At the trial of this case in the court of common pleas, several exceptions were taken by the defendant’s counsel to the rulings and decisions of the presiding judge, none of which, in our opinion, can be sustained. The first exception is, that the writing on which the action is founded appears to be a sealed instrument, and consequently that the action should have been an action of debt or covenant. But this does not appear by the writing produced in evidence. According to the common law, and the law of this Commonwealth, this is not a writing under seal, nor is it placed on the same footing with specialties or contracts under seal. If the law of North Carolina, where the contract was made, be otherwise, it should have been proved. Such proof, however, would not avail the defendant, it being a well settled rule of law, that in deciding a question as to the form of action for the breach of a contract made in a foreign state or nation, the lex fori and not the lex loci contractus must govern. Warren v. Lynch, 5 Johns. 239. Pearsall v. Dwight, 2 Mass. 90. Bank of United States v. Donnally, 8 Pet. 361. Andrews v. Herriot, 4 Cow. 508. Don v. Lippmann, 5 Clark & Fin. 1. Trasher v. Everhart, 3 Gill & Johns. 234.

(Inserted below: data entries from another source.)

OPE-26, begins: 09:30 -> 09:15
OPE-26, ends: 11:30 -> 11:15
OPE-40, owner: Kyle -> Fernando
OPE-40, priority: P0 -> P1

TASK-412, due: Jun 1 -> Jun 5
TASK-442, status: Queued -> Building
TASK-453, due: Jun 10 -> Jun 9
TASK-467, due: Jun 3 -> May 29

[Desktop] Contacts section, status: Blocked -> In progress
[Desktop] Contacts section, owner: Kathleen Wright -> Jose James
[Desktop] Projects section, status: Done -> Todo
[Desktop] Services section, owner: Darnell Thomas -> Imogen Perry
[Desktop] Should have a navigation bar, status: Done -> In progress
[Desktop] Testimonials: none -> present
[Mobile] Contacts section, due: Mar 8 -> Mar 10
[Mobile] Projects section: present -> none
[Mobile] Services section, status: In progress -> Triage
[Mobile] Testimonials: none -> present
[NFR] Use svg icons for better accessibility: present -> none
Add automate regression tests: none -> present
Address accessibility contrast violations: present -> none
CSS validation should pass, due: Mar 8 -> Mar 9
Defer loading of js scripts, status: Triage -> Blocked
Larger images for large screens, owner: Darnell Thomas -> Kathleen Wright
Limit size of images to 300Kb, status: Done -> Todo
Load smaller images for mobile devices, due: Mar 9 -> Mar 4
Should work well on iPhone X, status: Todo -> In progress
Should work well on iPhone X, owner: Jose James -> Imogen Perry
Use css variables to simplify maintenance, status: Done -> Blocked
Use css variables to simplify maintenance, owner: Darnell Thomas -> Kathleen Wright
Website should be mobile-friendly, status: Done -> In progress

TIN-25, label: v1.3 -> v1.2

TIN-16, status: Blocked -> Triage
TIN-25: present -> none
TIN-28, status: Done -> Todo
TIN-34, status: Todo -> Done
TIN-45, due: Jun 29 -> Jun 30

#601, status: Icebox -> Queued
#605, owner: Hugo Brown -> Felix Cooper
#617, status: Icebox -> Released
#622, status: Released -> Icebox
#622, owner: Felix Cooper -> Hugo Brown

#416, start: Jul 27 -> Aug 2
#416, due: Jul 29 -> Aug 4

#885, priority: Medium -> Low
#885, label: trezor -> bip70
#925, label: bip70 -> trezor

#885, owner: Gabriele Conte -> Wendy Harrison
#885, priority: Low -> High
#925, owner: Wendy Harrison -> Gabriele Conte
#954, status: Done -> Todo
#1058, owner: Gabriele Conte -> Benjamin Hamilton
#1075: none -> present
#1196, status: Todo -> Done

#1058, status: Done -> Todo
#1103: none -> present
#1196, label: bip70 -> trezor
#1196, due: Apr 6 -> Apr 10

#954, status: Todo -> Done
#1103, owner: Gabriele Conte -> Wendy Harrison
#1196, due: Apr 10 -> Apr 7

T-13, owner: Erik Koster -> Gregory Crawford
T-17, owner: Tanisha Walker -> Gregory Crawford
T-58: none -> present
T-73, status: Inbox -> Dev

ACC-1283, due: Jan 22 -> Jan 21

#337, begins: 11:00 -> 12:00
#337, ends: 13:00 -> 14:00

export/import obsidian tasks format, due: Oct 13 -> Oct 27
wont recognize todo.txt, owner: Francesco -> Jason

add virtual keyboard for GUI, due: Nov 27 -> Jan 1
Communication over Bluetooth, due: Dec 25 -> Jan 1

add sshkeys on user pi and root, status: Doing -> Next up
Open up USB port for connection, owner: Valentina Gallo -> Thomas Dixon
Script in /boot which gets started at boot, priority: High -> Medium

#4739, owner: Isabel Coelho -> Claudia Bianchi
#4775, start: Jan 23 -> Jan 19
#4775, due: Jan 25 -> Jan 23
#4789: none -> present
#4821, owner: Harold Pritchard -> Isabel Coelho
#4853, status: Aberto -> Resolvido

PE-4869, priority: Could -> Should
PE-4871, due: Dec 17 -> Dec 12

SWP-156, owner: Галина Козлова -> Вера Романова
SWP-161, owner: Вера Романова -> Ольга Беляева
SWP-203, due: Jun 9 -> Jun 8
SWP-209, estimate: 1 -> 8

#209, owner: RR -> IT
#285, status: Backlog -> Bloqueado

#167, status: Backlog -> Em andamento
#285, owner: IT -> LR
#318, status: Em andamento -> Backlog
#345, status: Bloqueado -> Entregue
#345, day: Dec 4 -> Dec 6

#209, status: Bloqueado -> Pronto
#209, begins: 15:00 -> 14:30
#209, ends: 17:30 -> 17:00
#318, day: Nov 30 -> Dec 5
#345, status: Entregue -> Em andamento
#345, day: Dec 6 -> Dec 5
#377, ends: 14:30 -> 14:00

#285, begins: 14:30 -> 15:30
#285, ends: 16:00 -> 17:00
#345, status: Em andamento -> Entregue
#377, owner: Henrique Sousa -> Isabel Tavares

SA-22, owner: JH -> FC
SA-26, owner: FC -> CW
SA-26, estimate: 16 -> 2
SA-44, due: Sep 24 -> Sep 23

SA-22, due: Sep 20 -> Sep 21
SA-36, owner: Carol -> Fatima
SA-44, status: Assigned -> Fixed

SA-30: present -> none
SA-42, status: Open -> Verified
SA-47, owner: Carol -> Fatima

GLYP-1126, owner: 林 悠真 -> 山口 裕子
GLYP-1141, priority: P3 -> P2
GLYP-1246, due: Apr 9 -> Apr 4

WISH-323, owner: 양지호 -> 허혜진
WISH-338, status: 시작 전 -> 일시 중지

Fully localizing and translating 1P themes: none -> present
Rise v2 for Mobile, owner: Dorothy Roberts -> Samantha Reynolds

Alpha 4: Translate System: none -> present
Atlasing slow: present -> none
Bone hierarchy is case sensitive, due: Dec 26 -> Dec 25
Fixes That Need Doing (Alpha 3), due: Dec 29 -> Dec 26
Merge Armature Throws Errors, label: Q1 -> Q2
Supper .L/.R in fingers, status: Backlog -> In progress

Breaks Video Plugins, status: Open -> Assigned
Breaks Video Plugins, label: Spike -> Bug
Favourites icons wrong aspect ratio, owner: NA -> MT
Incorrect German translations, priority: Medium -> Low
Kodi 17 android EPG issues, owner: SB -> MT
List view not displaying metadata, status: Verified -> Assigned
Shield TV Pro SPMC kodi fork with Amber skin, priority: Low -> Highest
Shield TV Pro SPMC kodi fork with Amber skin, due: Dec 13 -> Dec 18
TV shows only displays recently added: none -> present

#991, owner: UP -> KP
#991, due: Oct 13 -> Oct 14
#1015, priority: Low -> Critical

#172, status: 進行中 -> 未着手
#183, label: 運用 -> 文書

/ Another exception is, that the evidence offered by the defendant to prove the invalidity of the judgment, for the discharge of which in part the contract in question was made, was illegally excluded. As the defendant was a party to that judgment, it is very clear, we think, that he cannot collaterally impeach it in this action. The case of Homer v. Fish, 1 Pick. 435, and the cases there cited, are. decisive on this point. If that judgment was fraudulently obtained, the defendant’s remedy is by application to the court, that rendered it, to vacate it. And if by the laws of North Carolina it may be vacated by a writ of review or otherwise, the defendant will not be deprived of his remedy, by the plaintiff’s recovery against him in the present action. Considering that judgment as valid, it cannot be doubted that the discharge of it in part was a good consideration for the contract in suit. Exceptions overruled.